[Collected data]
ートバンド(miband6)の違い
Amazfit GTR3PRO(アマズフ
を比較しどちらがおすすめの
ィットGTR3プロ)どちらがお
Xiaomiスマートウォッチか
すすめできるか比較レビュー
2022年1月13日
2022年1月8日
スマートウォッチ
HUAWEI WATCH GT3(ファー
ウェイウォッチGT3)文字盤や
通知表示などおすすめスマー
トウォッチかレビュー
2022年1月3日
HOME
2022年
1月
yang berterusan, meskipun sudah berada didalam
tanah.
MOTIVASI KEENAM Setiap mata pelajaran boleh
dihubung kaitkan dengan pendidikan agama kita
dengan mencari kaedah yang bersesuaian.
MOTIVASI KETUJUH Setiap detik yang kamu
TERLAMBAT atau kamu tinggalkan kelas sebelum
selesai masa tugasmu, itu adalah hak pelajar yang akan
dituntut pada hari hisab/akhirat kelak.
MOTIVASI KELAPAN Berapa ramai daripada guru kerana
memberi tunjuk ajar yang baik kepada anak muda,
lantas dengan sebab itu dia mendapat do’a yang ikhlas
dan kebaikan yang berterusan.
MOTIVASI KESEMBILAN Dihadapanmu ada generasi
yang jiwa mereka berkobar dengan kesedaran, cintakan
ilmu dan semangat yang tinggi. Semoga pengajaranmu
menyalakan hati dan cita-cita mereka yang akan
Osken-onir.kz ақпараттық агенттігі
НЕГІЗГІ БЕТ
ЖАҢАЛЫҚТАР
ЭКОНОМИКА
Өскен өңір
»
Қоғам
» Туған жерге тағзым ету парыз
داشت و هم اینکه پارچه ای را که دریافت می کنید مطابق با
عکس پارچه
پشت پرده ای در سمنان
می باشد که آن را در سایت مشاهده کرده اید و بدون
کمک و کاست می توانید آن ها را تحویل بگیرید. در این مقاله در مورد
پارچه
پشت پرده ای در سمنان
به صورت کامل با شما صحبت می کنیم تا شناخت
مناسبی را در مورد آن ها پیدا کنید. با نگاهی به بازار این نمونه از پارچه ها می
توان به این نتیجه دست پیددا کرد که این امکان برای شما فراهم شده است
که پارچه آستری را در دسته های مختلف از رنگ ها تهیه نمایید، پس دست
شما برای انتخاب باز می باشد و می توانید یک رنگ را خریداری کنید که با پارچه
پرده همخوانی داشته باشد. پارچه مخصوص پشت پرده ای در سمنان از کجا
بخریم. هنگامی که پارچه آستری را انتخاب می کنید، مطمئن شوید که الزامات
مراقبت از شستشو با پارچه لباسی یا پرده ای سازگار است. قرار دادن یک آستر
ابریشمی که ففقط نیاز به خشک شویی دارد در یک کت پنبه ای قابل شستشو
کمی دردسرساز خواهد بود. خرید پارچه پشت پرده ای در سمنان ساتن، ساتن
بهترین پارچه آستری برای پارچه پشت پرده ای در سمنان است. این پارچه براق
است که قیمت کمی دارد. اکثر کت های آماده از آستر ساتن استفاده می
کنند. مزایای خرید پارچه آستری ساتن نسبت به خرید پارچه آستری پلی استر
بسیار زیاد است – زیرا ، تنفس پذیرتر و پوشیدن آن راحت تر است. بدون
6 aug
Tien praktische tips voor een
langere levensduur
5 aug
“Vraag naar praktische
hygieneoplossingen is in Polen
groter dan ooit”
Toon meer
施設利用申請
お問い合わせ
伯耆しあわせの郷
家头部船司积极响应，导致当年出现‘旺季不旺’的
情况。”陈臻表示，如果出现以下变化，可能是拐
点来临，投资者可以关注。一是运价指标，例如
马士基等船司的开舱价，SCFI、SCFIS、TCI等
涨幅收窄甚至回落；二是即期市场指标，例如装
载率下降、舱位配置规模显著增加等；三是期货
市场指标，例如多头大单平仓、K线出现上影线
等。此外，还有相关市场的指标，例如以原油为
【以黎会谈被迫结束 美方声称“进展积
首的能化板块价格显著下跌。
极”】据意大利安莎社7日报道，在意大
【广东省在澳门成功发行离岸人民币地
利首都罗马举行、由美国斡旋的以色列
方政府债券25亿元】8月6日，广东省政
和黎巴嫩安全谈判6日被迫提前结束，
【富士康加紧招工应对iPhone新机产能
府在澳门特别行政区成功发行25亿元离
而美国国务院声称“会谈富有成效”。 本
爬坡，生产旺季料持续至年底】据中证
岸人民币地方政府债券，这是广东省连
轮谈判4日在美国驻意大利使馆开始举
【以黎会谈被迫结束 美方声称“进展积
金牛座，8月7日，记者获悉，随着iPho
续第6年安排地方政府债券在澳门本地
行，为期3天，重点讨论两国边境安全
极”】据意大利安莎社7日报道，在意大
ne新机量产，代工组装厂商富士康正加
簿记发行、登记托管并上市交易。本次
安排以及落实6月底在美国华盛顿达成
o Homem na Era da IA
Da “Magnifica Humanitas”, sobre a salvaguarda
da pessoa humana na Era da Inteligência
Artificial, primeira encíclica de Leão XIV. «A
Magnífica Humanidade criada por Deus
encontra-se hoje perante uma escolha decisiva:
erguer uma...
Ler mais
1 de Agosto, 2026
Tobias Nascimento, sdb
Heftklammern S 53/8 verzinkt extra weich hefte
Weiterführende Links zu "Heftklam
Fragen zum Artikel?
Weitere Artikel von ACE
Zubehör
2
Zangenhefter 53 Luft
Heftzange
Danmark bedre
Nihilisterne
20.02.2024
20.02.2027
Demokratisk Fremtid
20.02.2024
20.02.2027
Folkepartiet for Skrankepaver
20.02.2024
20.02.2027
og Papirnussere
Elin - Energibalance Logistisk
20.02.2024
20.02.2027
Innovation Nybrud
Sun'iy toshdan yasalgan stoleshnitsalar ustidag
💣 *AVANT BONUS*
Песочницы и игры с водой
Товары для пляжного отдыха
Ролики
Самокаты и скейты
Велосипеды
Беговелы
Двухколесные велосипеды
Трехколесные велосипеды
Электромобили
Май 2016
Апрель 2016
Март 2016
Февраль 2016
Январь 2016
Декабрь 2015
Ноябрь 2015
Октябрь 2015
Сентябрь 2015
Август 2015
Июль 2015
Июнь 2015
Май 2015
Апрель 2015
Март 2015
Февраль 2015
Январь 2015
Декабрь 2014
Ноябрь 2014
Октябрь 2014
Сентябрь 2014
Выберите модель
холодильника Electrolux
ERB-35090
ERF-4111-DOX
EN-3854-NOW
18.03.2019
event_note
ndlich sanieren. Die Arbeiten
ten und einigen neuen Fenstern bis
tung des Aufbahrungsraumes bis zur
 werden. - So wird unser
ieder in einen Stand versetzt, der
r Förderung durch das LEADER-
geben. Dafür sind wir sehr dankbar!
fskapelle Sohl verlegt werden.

[TASK PROMPT]
Rewrite all of the collected data with every instance of "2016" changed to "2017", keeping everything else the same.

[SOLUTION TO THIS PROBLEM]
ートバンド(miband6)の違い
Amazfit GTR3PRO(アマズフ
を比較しどちらがおすすめの
ィットGTR3プロ)どちらがお
Xiaomiスマートウォッチか
すすめできるか比較レビュー
2022年1月13日
2022年1月8日
スマートウォッチ
HUAWEI WATCH GT3(ファー
ウェイウォッチGT3)文字盤や
通知表示などおすすめスマー
トウォッチかレビュー
2022年1月3日
HOME
2022年
1月
yang berterusan, meskipun sudah berada didalam
tanah.
MOTIVASI KEENAM Setiap mata pelajaran boleh
dihubung kaitkan dengan pendidikan agama kita
dengan mencari kaedah yang bersesuaian.
MOTIVASI KETUJUH Setiap detik yang kamu
TERLAMBAT atau kamu tinggalkan kelas sebelum
selesai masa tugasmu, itu adalah hak pelajar yang akan
dituntut pada hari hisab/akhirat kelak.
MOTIVASI KELAPAN Berapa ramai daripada guru kerana
memberi tunjuk ajar yang baik kepada anak muda,
lantas dengan sebab itu dia mendapat do’a yang ikhlas
dan kebaikan yang berterusan.
MOTIVASI KESEMBILAN Dihadapanmu ada generasi
yang jiwa mereka berkobar dengan kesedaran, cintakan
ilmu dan semangat yang tinggi. Semoga pengajaranmu
menyalakan hati dan cita-cita mereka yang akan
Osken-onir.kz ақпараттық агенттігі
НЕГІЗГІ БЕТ
ЖАҢАЛЫҚТАР
ЭКОНОМИКА
Өскен өңір
»
Қоғам
» Туған жерге тағзым ету парыз
داشت و هم اینکه پارچه ای را که دریافت می کنید مطابق با
عکس پارچه
پشت پرده ای در سمنان
می باشد که آن را در سایت مشاهده کرده اید و بدون
کمک و کاست می توانید آن ها را تحویل بگیرید. در این مقاله در مورد
پارچه
پشت پرده ای در سمنان
به صورت کامل با شما صحبت می کنیم تا شناخت
مناسبی را در مورد آن ها پیدا کنید. با نگاهی به بازار این نمونه از پارچه ها می
توان به این نتیجه دست پیددا کرد که این امکان برای شما فراهم شده است
که پارچه آستری را در دسته های مختلف از رنگ ها تهیه نمایید، پس دست
شما برای انتخاب باز می باشد و می توانید یک رنگ را خریداری کنید که با پارچه
پرده همخوانی داشته باشد. پارچه مخصوص پشت پرده ای در سمنان از کجا
بخریم. هنگامی که پارچه آستری را انتخاب می کنید، مطمئن شوید که الزامات
مراقبت از شستشو با پارچه لباسی یا پرده ای سازگار است. قرار دادن یک آستر
ابریشمی که ففقط نیاز به خشک شویی دارد در یک کت پنبه ای قابل شستشو
کمی دردسرساز خواهد بود. خرید پارچه پشت پرده ای در سمنان ساتن، ساتن
بهترین پارچه آستری برای پارچه پشت پرده ای در سمنان است. این پارچه براق
است که قیمت کمی دارد. اکثر کت های آماده از آستر ساتن استفاده می
کنند. مزایای خرید پارچه آستری ساتن نسبت به خرید پارچه آستری پلی استر
بسیار زیاد است – زیرا ، تنفس پذیرتر و پوشیدن آن راحت تر است. بدون
6 aug
Tien praktische tips voor een
langere levensduur
5 aug
“Vraag naar praktische
hygieneoplossingen is in Polen
groter dan ooit”
Toon meer
施設利用申請
お問い合わせ
伯耆しあわせの郷
家头部船司积极响应，导致当年出现‘旺季不旺’的
情况。”陈臻表示，如果出现以下变化，可能是拐
点来临，投资者可以关注。一是运价指标，例如
马士基等船司的开舱价，SCFI、SCFIS、TCI等
涨幅收窄甚至回落；二是即期市场指标，例如装
载率下降、舱位配置规模显著增加等；三是期货
市场指标，例如多头大单平仓、K线出现上影线
等。此外，还有相关市场的指标，例如以原油为
【以黎会谈被迫结束 美方声称“进展积
首的能化板块价格显著下跌。
极”】据意大利安莎社7日报道，在意大
【广东省在澳门成功发行离岸人民币地
利首都罗马举行、由美国斡旋的以色列
方政府债券25亿元】8月6日，广东省政
和黎巴嫩安全谈判6日被迫提前结束，
【富士康加紧招工应对iPhone新机产能
府在澳门特别行政区成功发行25亿元离
而美国国务院声称“会谈富有成效”。 本
爬坡，生产旺季料持续至年底】据中证
岸人民币地方政府债券，这是广东省连
轮谈判4日在美国驻意大利使馆开始举
【以黎会谈被迫结束 美方声称“进展积
金牛座，8月7日，记者获悉，随着iPho
续第6年安排地方政府债券在澳门本地
行，为期3天，重点讨论两国边境安全
极”】据意大利安莎社7日报道，在意大
ne新机量产，代工组装厂商富士康正加
簿记发行、登记托管并上市交易。本次
安排以及落实6月底在美国华盛顿达成
o Homem na Era da IA
Da “Magnifica Humanitas”, sobre a salvaguarda
da pessoa humana na Era da Inteligência
Artificial, primeira encíclica de Leão XIV. «A
Magnífica Humanidade criada por Deus
encontra-se hoje perante uma escolha decisiva:
erguer uma...
Ler mais
1 de Agosto, 2026
Tobias Nascimento, sdb
Heftklammern S 53/8 verzinkt extra weich hefte
Weiterführende Links zu "Heftklam
Fragen zum Artikel?
Weitere Artikel von ACE
Zubehör
2
Zangenhefter 53 Luft
Heftzange
Danmark bedre
Nihilisterne
20.02.2024
20.02.2027
Demokratisk Fremtid
20.02.2024
20.02.2027
Folkepartiet for Skrankepaver
20.02.2024
20.02.2027
og Papirnussere
Elin - Energibalance Logistisk
20.02.2024
20.02.2027
Innovation Nybrud
Sun'iy toshdan yasalgan stoleshnitsalar ustidag
💣 *AVANT BONUS*
Песочницы и игры с водой
Товары для пляжного отдыха
Ролики
Самокаты и скейты
Велосипеды
Беговелы
Двухколесные велосипеды
Трехколесные велосипеды
Электромобили
Май 2017
Апрель 2017
Март 2017
Февраль 2017
Январь 2017
Декабрь 2015
Ноябрь 2015
Октябрь 2015
Сентябрь 2015
Август 2015
Июль 2015
Июнь 2015
Май 2015
Апрель 2015
Март 2015
Февраль 2015
Январь 2015
Декабрь 2014
Ноябрь 2014
Октябрь 2014
Сентябрь 2014
Выберите модель
холодильника Electrolux
ERB-35090
ERF-4111-DOX
EN-3854-NOW
18.03.2019
event_note
ndlich sanieren. Die Arbeiten
ten und einigen neuen Fenstern bis
tung des Aufbahrungsraumes bis zur
 werden. - So wird unser
ieder in einen Stand versetzt, der
r Förderung durch das LEADER-
geben. Dafür sind wir sehr dankbar!
fskapelle Sohl verlegt werden.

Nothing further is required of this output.